**EXTRAIT:**
━━━━━━━━━━━━━━━━━━━━
Le samedi 10 février, je rentrais d’une semaine de vacances et me rendais avec joie à la Maison de la Poésie où se tenait une seconde soirée consacrée au Dossier M, cette fois-ci au Livre 2. Grégoire Bouillier m’avait prévenu que cette soirée allait sans doute être exceptionnelle car le comédien Laurent Poitrenaux, débordé par son enthousiasme pour le livre, proposa une lecture sous forme de tentative d’épuisement : lire toute la nuit, jusqu’au petit matin, Le Dossier M. Sacré programme. À 20 heures et quelques minutes de retard commença la soirée : Grégoire Bouillier avait préparé un texte d’introduction à la soirée, de présentation de son livre, encourageant les spectateurs (nous étions environ 150 au début de la soirée) à les suivre jusqu’au bout. Les deux premières heures furent consacrées à un condensé du Livre 1.
France Culture a fait une captation de ces deux premières heures (en faisant un montage et y ajoutant de la musique) :
Première partie :
Deuxième partie :
Au bout d’à peine une demie heure de lecture, alors que Laurent Poitrenaux lisait le passage décrivant le suicide de Julien (je vous ai dit précédemment à quel point ces pages sont drôles autant que sinistres) et qu’une grande partie de la salle riait à gorge déployée, une femme dans les premiers rangs s’est levée et a interrompu la lecture, s’adressant ainsi au public : « Oui, je m’en vais. Je m’en vais parce que vous riez et votre rire m’est insupportable. J’ai lu ce livre, je l’ai beaucoup aimé, mais jamais il ne m’a fait rire », jetant alors un froid incroyable dans la salle, un malaise s’installant alors pour au moins trente minutes. Cette intervention a été pour le moins troublante et fut l’un des grands sujets de discussion entre spectateurs durant le premier entracte. Qui était-elle ? Quel drame avait-elle vécu ? Pourquoi ce texte dont tout le monde s’accorde à dire qu’il est hilarant ne la fait-il pas rire ? Ou bien encore faisait-elle partie de la mise en scène ? Nous ne le saurons jamais.
À partir de 22h30 environ démarra la lecture du Livre 2, d’extraits choisis bien sûr, vu qu’il était impossible de lire le livre en intégralité en si peu de temps. Laurent Poitrenaux seul en scène, Grégoire Bouillier perché au balcon jouant le rôle de régisseur son et lumière, lançant ici une musique, là une vidéo ou un diaporama illustrant les propos du livre. La lecture se déroula ainsi jusqu’à 7 heures du matin passées. Nous étions alors une quinzaine à sortir ébouriffés et étourdis de cette nuit incroyable. Jamais je n’avais imaginé que je pourrais tenir une nuit complète assis dans une salle à écouter une lecture sans sombrer, tomber de fatigue, perdre mon attention. Ce fut pourtant le cas. Les entractes réguliers et les nombreux cafés ingurgités furent bien sûr d’une grande aide, mais tout de même : quelle lecture, quel comédien ! À y repenser, c’est l’un des moments de théâtre, de littérature, le plus fort que j’ai pu vivre.
━━━━━━━━━━━━━━━━━━━━
**CONSIGNE 1:** Pouvez-vous recopier à l'identique le passage de l'extrait qui commence à « Le samedi 10 » et se termine à « du Livre 1. » ?

(Éléments provenant d'une source de données)
━━━━━━━━━━━━━━━━━━━━
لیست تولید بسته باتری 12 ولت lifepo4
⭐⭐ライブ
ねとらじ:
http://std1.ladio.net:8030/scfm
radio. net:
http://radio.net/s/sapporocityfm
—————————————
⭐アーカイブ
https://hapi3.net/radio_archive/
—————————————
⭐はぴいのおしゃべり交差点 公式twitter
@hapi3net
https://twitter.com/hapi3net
━━━━━━━━━━━━━━━━━━━━
**CONSIGNE 2:** Pouvez-vous transcrire fidèlement toutes les lignes des données fournies ci-dessus, de la première à la dernière ?

**VOTRE RÉPONSE 1:**
Le samedi 10 février, je rentrais d’une semaine de vacances et me rendais avec joie à la Maison de la Poésie où se tenait une seconde soirée consacrée au Dossier M, cette fois-ci au Livre 2. Grégoire Bouillier m’avait prévenu que cette soirée allait sans doute être exceptionnelle car le comédien Laurent Poitrenaux, débordé par son enthousiasme pour le livre, proposa une lecture sous forme de tentative d’épuisement : lire toute la nuit, jusqu’au petit matin, Le Dossier M. Sacré programme. À 20 heures et quelques minutes de retard commença la soirée : Grégoire Bouillier avait préparé un texte d’introduction à la soirée, de présentation de son livre, encourageant les spectateurs (nous étions environ 150 au début de la soirée) à les suivre jusqu’au bout. Les deux premières heures furent consacrées à un condensé du Livre 1.

**VOTRE RÉPONSE 2:**
لیست تولید بسته باتری 12 ولت lifepo4
⭐⭐ライブ
ねとらじ:
http://std1.ladio.net:8030/scfm
radio. net:
http://radio.net/s/sapporocityfm
—————————————
⭐アーカイブ
https://hapi3.net/radio_archive/
—————————————
⭐はぴいのおしゃべり交差点 公式twitter
@hapi3net
https://twitter.com/hapi3net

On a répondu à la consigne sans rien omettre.